Um exemplo são as chamadas "outorgas onerosas", modificação do Plano Diretor em vigor desde 2015, que permite às construtoras levantar prédios maiores que a altura máxima permitida para determinada região.

Para isso, elas devem oferecer uma contrapartida à Prefeitura: pagamento de uma taxa, doação de terrenos, ou executar obras de infraestrutura urbana.

Jamile Souza, que mora há 23 anos no Cais do Porto, já passou por embates, em relação ao bairro onde mora, com diferentes esferas de poder. Em 2019, ela fez parte do grupo que denunciou as mudanças feitas pela Prefeitura no projeto Aldeia da Praia — inicialmente para urbanização nas regiões de Serviluz e Titanzinho, e transformado em uma obra que removeria quase 300 famílias da área.

Em 2021, a disputa foi com o Governo do Estado, que havia assinado um decreto determinando a retirada de 80 famílias no entorno do Farol do Mucuripe. A medida foi revogada na última quinta-feira, 25.

Na opinião de Jamile, o poder público não se mostra receptivo às demandas da população. Quando questionada se a gestão municipal se mostrou disponível para conversar com as categorias presentes à reunião, ela foi taxativa: "estes grupos estão capacitados para entrar em diálogo com a Prefeitura, só que nunca a Prefeitura está aberta a receber nossas questões, nossas demandas".

"Às vezes as reuniões ficam agitadas por isso. A gente se revolta porque a gente nunca tem uma resposta certa da Prefeitura", completa. Durante a reunião, a palavra "evasiva" foi usada com frequência para definir as posições da gestão municipal.

O POVO não conseguiu falar com a titular da Copifor, Manuela Nogueira, durante o evento e enviou questionamentos à assessoria de comunicação do Plano Diretor, que informou que só conseguiria responder às perguntas na segunda-feira, 29.

Plano Diretor de Fortaleza está cinco anos atrasado

A última revisão do Plano Diretor de Fortaleza foi em 2009. Por lei, o texto deve ser rediscutido a cada dez anos. O processo, no entanto, não ocorreu em 2019 — e foi o centro de diversas disputas políticas.

À época sob o comando de Roberto Cláudio (PDT), a Prefeitura chegou a elaborar uma minuta de lei. O documento foi questionado pelo Ministério Público do Ceará (MPCE) por ter sido desenvolvido sem ouvir a população, e acabou engavetado.

A meta para que o projeto ficasse pronto, então, passou a ser 2020. Também a pedido do MPCE, o prazo foi suspenso devido à pandemia de Covid-19.

O processo só voltou a andar em 2023, com a divisão da cidade em 39 territórios e a realização de mais de 130 reuniões, incluindo audiências públicas. O objetivo era chegar a uma versão preliminar do Plano Diretor, que seria debatida em um evento com delegados eleitos pelos territórios. A votação dos representantes estava prevista para outubro do ano passado, mas foi adiada.
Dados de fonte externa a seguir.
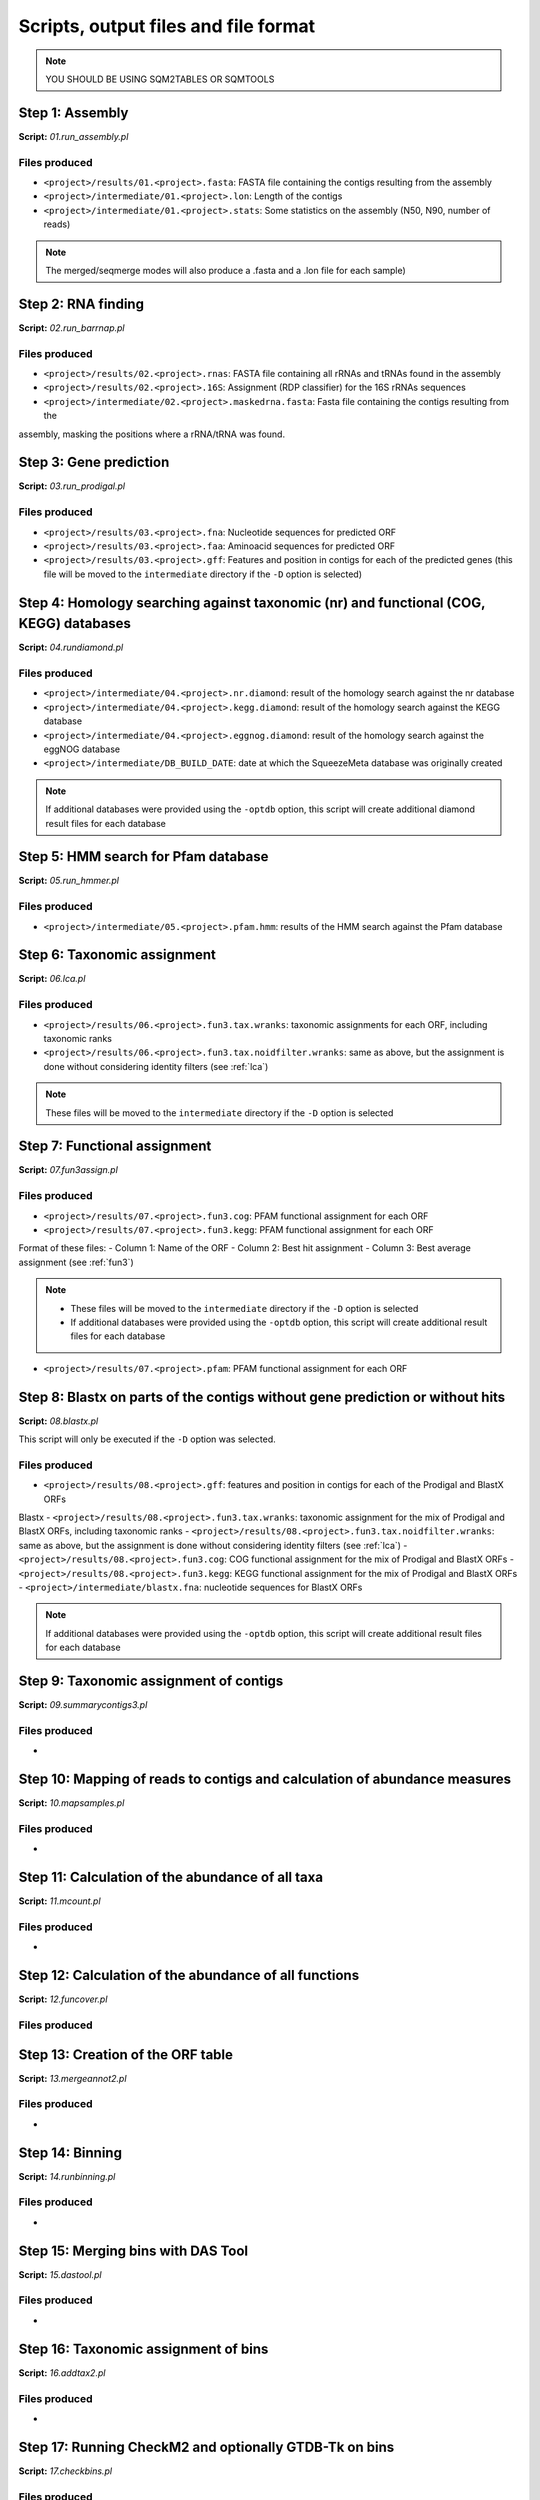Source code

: *************************************
Scripts, output files and file format
*************************************

.. note::
    YOU SHOULD BE USING SQM2TABLES OR SQMTOOLS


Step 1: Assembly
================

**Script:** *01.run_assembly.pl*

Files produced
--------------
- ``<project>/results/01.<project>.fasta``: FASTA file containing the contigs resulting from the assembly 
- ``<project>/intermediate/01.<project>.lon``: Length of the contigs
- ``<project>/intermediate/01.<project>.stats``: Some statistics on the assembly (N50, N90, number of reads)

.. note::
  
  The merged/seqmerge modes will also produce a .fasta and a .lon file for each sample)


Step 2: RNA finding
===================

**Script:** *02.run_barrnap.pl*

Files produced
--------------
- ``<project>/results/02.<project>.rnas``: FASTA file containing all rRNAs and tRNAs found in the assembly
- ``<project>/results/02.<project>.16S``: Assignment (RDP classifier) for the 16S rRNAs sequences
- ``<project>/intermediate/02.<project>.maskedrna.fasta``: Fasta file containing the contigs resulting from the
assembly, masking the positions where a rRNA/tRNA was found.

Step 3: Gene prediction
=======================

**Script:** *03.run_prodigal.pl*

Files produced
--------------
- ``<project>/results/03.<project>.fna``: Nucleotide sequences for predicted ORF
- ``<project>/results/03.<project>.faa``: Aminoacid sequences for predicted ORF
- ``<project>/results/03.<project>.gff``: Features and position in contigs for each of the predicted genes (this file will be moved to the ``intermediate`` directory if the ``-D`` option is selected)


Step 4: Homology searching against taxonomic (nr) and functional (COG, KEGG) databases
======================================================================================

**Script:** *04.rundiamond.pl*

Files produced
--------------
- ``<project>/intermediate/04.<project>.nr.diamond``: result of the homology search against the nr database
- ``<project>/intermediate/04.<project>.kegg.diamond``: result of the homology search against the KEGG database
- ``<project>/intermediate/04.<project>.eggnog.diamond``: result of the homology search against the eggNOG database
- ``<project>/intermediate/DB_BUILD_DATE``: date at which the SqueezeMeta database was originally created

.. note::

  If additional databases were provided using the ``-optdb`` option, this script will create additional diamond result files for each database

Step 5: HMM search for Pfam database
====================================

**Script:** *05.run_hmmer.pl*

Files produced
--------------
- ``<project>/intermediate/05.<project>.pfam.hmm``: results of the HMM search against the Pfam database


.. _lca script:
Step 6: Taxonomic assignment
============================

**Script:** *06.lca.pl*

Files produced
--------------
- ``<project>/results/06.<project>.fun3.tax.wranks``: taxonomic assignments for each ORF, including taxonomic ranks
- ``<project>/results/06.<project>.fun3.tax.noidfilter.wranks``: same as above, but the assignment is done without considering identity filters (see :ref:`lca`)

.. note::
  These files will be moved to the ``intermediate`` directory if the ``-D`` option is selected

.. _fun3 script:
Step 7: Functional assignment
=============================

**Script:** *07.fun3assign.pl*

Files produced
--------------
- ``<project>/results/07.<project>.fun3.cog``: PFAM functional assignment for each ORF
- ``<project>/results/07.<project>.fun3.kegg``: PFAM functional assignment for each ORF

Format of these files:
- Column 1: Name of the ORF
- Column 2: Best hit assignment
- Column 3: Best average assignment (see :ref:`fun3`)

.. note::
  - These files will be moved to the ``intermediate`` directory if the ``-D`` option is selected
  - If additional databases were provided using the ``-optdb`` option, this script will create additional result files for each database

- ``<project>/results/07.<project>.pfam``: PFAM functional assignment for each ORF

Step 8: Blastx on parts of the contigs without gene prediction or without hits
==============================================================================

**Script:** *08.blastx.pl*

This script will only be executed if the ``-D`` option was selected.

Files produced
--------------
- ``<project>/results/08.<project>.gff``: features and position in contigs for each of the Prodigal and BlastX ORFs
Blastx 
- ``<project>/results/08.<project>.fun3.tax.wranks``: taxonomic assignment for the mix of Prodigal and BlastX ORFs, including taxonomic ranks
- ``<project>/results/08.<project>.fun3.tax.noidfilter.wranks``: same as above, but the assignment is done without considering identity filters (see :ref:`lca`)
- ``<project>/results/08.<project>.fun3.cog``: COG functional assignment for the mix of Prodigal and BlastX ORFs
- ``<project>/results/08.<project>.fun3.kegg``: KEGG functional assignment for the mix of Prodigal and BlastX ORFs 
- ``<project>/intermediate/blastx.fna``: nucleotide sequences for BlastX ORFs 

.. note::
  If additional databases were provided using the ``-optdb`` option, this script will create additional result files for each database

Step 9: Taxonomic assignment of contigs
=======================================

**Script:** *09.summarycontigs3.pl*

Files produced
--------------
-  

.. _mappingstat:
Step 10: Mapping of reads to contigs and calculation of abundance measures
==========================================================================

**Script:** *10.mapsamples.pl*

Files produced
--------------
-


Step 11: Calculation of the abundance of all taxa
=================================================

**Script:** *11.mcount.pl*

Files produced
--------------
-

.. _funcover:
Step 12: Calculation of the abundance of all functions
======================================================

**Script:** *12.funcover.pl*

Files produced
--------------


.. _ORF table:
Step 13: Creation of the ORF table
==================================

**Script:** *13.mergeannot2.pl*

Files produced
--------------
-


Step 14: Binning
================

**Script:** *14.runbinning.pl*

Files produced
--------------
-


Step 15: Merging bins with DAS Tool
===================================

**Script:** *15.dastool.pl*

Files produced
--------------
-


Step 16: Taxonomic assignment of bins
=====================================

**Script:** *16.addtax2.pl*

Files produced
--------------
-


Step 17: Running CheckM2 and optionally GTDB-Tk on bins
=======================================================

**Script:** *17.checkbins.pl*

Files produced
--------------
-


Step 18: Creation of the bin table
==================================

**Script:** *17.getbins.pl*

Files produced
--------------
-


Step 19: Creation of the contig table
=====================================

**Script:** *19.getcontigs.pl*

Files produced
--------------
-


Step 20: Prediction of pathway presence in bins using MinPath
=============================================================

**Script:** *20. minpath.pl*

Files produced
--------------
-

.. _stats:
Step 21: Final statistics for the run
=====================================

**Script:** *21.stats.pl*

Files produced
--------------
-

.. _sqm2tables in pipeline:
Step 22: Calculation of summary tables for the project
======================================================

**Script:** *sqm2tables.py*

Files produced
--------------
-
O evento, chamado Conferência da Cidade, deveria ter ocorrido nos dias 2 e 3 de dezembro. O atraso na eleição dos delegados, que só aconteceu em 25 de novembro, gerou outro adiamento.
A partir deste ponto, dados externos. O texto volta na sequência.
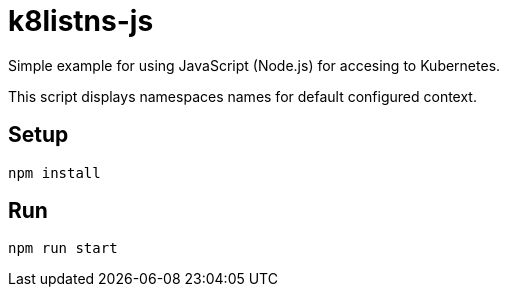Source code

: = k8listns-js

Simple example for using JavaScript (Node.js) for accesing to Kubernetes.

This script displays namespaces names for default configured context.

== Setup

[source,bash]
```
npm install
```

== Run

[source,bash]
```
npm run start
```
A Conferência da Cidade está, desde então, sem data definida. À época, a Copifor deu uma previsão de que ela ocorreria no primeiro semestre de 2024. Na reunião deste sábado, porém, Manuela disse que não pretende marcar o evento enquanto as reuniões de revisão não levarem a um rascunho viável para o Plano Diretor.

Algumas das propostas iniciais do Plano Diretor foram definidas em audiências públicas, e outras enviadas por um mapa colaborativo desenvolvido pela Prefeitura. Os 156 delegados eleitos — quatro por território — se somam a mais 156, ligados a entidades, conselhos, movimentos sociais e outras organizações da sociedade civil.

Apenas 15 territórios tiveram votação de delegados em 2023. Isso ocorreu porque, em algumas localidades, o número de candidaturas foi igual ou inferior à quantidade de vagas.

Manuela pontuou também que ainda pode haver outra eleição. Após o rascunho inicial do Plano Diretor ser definido, a Copifor pretende procurar os delegados e perguntá-los se ainda desejam participar da Conferência da Cidade. Nos locais onde houver desistências, novos representantes serão selecionados.

A versão do Plano Diretor a ser definida na Conferência da Cidade terá o formato de um Projeto de Lei. A Prefeitura enviará este documento à Câmara Municipal de Fortaleza, onde ele será votado pelos vereadores.